Posts by Alistair Wilson

Although it's not completely obvious in the photo,  it looks like there is a spine near the back end of the abdomen which is a characterisic of hawk moths, and assuming you are in the UK (or at least Western Europe), then I would take a stab at this being the larva of the elephant hawk moth, Deilephila elpenor.

There is actually lots of info on wolf-dog hybrids here:
http://en.wikipedia.org/wiki/Wolf-dog_hybrid

I for one had not realised that people were deliberately hybridising them quite so often.

Just to add - we basically have two copies of each (nuclear) gene as we inherit one from each of our parents. So in your example -

Any individual has two copies of the PAH gene but they may or may not be exactly the same version (i.e. allele). Between alleles there are slight differences in the sequence of the DNA that may, or may not, translate into functional differences.  In the whole population there are >500 different versions (alleles) to be found but each individual can have (at most) two of these.

Is this really a bug?
Looks to me more like a strange dashboard ornament (possibly made from/to look like a dried out shrimp?!?). If this is actually a living animal I'd be very curious to know how it walks, let alone what it is!

Unfortunately we can rarely identify insects from a verbal description. If you see another one try and get a photo to post (and tell us where in the world you are).

In the mean time google "Ichneumonid wasp" which would be my best guess, and see if it may have been a species from this group. For info the "sting" was almost certainly not a sting, but rather an ovipositor used for depositing eggs.

Starting post-doc salary for biologists in the UK is (currently) normally about 29K I think. You can see some down as low as 26K and some as high as 32K (maybe even more if its a position funded by someone like Welcome as opposed to the research councils).

EXERCISE INSTRUCTIONS:
- A) List every salary figure given in the forum posts.
- B) Extract everything from "Starting post-doc salary" down to "the research councils)." in the forum posts.
- C) Please extend the forum posts by writing what comes next after their last sentence.

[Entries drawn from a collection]
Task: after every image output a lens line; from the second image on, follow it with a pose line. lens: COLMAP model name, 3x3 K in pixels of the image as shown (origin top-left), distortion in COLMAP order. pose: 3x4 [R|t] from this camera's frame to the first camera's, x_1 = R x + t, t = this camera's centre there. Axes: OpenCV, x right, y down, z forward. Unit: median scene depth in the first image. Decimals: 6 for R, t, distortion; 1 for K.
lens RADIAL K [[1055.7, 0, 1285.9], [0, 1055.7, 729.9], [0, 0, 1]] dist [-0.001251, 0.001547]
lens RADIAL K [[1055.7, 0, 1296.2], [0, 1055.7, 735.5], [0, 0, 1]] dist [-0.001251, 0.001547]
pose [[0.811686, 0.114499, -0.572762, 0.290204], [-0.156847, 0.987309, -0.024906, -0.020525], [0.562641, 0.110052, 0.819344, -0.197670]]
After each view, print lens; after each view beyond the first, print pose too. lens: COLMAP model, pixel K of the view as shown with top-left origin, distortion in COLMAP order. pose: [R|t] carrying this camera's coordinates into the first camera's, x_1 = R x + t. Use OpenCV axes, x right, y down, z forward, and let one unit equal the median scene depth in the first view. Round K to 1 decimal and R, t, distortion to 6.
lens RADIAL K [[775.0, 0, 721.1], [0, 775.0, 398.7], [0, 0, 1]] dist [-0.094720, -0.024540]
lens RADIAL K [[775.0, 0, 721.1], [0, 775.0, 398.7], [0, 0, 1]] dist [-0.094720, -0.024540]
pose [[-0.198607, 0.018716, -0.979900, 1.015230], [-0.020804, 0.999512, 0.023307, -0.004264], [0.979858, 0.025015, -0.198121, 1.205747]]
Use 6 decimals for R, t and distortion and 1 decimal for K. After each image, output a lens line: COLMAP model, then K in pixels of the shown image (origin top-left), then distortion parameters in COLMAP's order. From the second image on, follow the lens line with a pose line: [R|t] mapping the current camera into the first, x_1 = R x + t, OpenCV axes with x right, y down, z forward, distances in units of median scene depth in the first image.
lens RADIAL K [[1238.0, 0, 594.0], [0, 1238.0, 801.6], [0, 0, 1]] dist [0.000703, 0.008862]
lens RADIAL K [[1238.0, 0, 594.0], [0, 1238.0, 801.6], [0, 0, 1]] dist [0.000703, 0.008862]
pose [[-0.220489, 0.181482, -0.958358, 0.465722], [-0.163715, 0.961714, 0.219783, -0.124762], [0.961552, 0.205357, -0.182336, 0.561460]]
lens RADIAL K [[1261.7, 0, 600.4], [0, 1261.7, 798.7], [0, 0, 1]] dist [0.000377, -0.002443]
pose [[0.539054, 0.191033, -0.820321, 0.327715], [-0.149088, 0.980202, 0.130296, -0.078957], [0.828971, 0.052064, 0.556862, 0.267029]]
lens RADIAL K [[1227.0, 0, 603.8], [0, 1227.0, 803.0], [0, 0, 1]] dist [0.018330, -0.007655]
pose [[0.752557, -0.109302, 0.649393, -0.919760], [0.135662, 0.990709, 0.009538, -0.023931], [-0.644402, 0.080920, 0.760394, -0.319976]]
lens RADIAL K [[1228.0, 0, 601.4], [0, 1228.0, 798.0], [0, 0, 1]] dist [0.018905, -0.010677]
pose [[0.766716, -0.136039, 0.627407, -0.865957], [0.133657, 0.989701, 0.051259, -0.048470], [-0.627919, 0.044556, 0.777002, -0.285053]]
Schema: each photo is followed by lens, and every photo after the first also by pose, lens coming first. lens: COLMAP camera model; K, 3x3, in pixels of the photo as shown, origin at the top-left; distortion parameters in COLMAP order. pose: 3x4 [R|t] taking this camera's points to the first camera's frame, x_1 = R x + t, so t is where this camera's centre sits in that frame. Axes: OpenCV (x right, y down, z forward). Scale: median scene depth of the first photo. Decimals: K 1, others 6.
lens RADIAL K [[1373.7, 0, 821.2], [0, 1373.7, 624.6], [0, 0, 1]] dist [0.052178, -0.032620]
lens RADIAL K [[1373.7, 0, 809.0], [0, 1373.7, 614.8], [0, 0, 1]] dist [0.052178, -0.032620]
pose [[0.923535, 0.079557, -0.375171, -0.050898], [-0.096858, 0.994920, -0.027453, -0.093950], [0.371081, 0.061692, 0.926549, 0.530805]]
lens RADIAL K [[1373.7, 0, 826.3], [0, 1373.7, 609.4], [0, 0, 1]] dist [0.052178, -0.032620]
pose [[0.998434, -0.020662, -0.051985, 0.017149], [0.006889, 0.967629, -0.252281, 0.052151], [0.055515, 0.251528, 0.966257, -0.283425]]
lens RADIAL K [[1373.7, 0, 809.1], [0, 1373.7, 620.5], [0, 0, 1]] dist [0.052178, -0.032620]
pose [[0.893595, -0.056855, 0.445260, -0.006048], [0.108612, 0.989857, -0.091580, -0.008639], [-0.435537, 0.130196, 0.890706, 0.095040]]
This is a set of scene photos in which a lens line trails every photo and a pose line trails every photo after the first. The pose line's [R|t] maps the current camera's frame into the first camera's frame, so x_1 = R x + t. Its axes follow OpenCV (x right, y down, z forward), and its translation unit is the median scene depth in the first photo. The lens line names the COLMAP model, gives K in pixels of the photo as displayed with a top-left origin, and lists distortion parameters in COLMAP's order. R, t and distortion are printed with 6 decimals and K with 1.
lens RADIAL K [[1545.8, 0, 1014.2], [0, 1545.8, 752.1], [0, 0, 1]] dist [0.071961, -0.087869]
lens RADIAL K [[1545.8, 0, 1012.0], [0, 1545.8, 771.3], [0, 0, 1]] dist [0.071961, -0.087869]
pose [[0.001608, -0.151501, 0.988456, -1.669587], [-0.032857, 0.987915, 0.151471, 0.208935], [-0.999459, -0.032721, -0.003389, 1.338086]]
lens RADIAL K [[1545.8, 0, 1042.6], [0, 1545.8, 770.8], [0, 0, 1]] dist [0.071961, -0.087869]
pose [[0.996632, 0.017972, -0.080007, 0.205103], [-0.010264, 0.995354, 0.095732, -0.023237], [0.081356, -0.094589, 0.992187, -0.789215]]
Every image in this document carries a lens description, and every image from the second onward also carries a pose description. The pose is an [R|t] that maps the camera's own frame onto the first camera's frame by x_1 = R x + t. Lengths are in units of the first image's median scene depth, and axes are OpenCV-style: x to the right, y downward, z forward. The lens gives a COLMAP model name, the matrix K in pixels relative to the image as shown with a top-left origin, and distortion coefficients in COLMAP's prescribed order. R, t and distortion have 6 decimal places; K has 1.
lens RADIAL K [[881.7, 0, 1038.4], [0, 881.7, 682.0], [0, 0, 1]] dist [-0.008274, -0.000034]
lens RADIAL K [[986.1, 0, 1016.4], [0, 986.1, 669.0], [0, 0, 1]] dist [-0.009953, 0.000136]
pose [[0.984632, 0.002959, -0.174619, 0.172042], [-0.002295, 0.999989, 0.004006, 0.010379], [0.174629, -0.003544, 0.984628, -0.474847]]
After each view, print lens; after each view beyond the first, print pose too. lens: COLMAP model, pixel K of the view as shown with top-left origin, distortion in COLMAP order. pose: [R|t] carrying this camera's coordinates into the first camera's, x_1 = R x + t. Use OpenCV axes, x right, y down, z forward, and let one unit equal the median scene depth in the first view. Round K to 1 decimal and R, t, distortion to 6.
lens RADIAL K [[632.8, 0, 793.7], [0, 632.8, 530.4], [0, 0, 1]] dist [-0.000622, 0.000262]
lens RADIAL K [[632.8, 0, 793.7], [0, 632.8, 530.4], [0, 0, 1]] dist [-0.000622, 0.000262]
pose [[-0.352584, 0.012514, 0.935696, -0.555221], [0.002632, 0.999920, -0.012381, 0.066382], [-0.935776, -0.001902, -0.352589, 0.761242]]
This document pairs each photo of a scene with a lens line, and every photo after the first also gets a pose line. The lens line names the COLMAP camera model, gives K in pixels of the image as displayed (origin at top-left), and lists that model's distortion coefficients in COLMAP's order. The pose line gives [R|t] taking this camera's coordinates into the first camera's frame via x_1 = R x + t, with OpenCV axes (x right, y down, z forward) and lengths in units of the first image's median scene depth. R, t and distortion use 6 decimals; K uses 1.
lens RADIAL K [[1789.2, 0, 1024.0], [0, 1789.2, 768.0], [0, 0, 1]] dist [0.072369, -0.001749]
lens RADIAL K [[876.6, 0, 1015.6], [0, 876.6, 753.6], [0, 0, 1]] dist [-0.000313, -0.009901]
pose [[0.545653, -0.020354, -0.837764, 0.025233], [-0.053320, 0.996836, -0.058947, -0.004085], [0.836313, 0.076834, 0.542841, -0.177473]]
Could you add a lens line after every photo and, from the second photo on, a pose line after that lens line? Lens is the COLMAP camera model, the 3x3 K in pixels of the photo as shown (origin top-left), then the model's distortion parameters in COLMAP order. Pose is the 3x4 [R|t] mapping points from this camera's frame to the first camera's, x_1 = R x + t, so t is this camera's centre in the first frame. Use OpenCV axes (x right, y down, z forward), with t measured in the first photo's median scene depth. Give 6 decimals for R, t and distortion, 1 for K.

PER-TASK ANSWERS:
- A) 29K, 26K, 32K

- B)
Starting post-doc salary for biologists in the UK is (currently) normally about 29K I think. You can see some down as low as 26K and some as high as 32K (maybe even more if its a position funded by someone like Welcome as opposed to the research councils).

- C)
In a university setting progression upwards from here is partly a matter of hanging on in (i.e. you progress up a pay scale according to experience, but staying in acadaemia is competitive so there is wastage along the way), and partly a matter of getting promoted (which requires landing grants, publishing papers, teaching etc). To my mind the financial reward is pretty fair - it is not equal to what you can earn as a doctor - but all of us do science for love not money.

Peter's post made me think of something potentially important here.

It is actually quite common for predators to "play with their food". Watch any domestic cat that has cornered a mouse of bird and you'll see it happening. However, I'm not sure that we can really say that this is for "fun" which is obviously a human idea. "Play" is a way to learn and practise hunting skills, whether or not you want to say an animal also enjoys it depends on how far you are willing to accept/believe/argue that an animal's emotions can be stated in such human terms.

As another example there is also some great footage about of dolphins killing porpoises and appearing to "play" with them in the process. This is again thought to be functional behaviour in the sense that it gets rid of competitors (porpoises and dolphins both eat fish) and provides an opportunity for younger individuals to practice hunting/killing skills. To me it also looks like they are also having fun... but that may be just a human perspective (and is probably based in part on shape of a dolphin's mouth which always reminds people of a human smile!)

Hi Nicola,
I'm sorry but nobody seems able to help with this one. nice photos though!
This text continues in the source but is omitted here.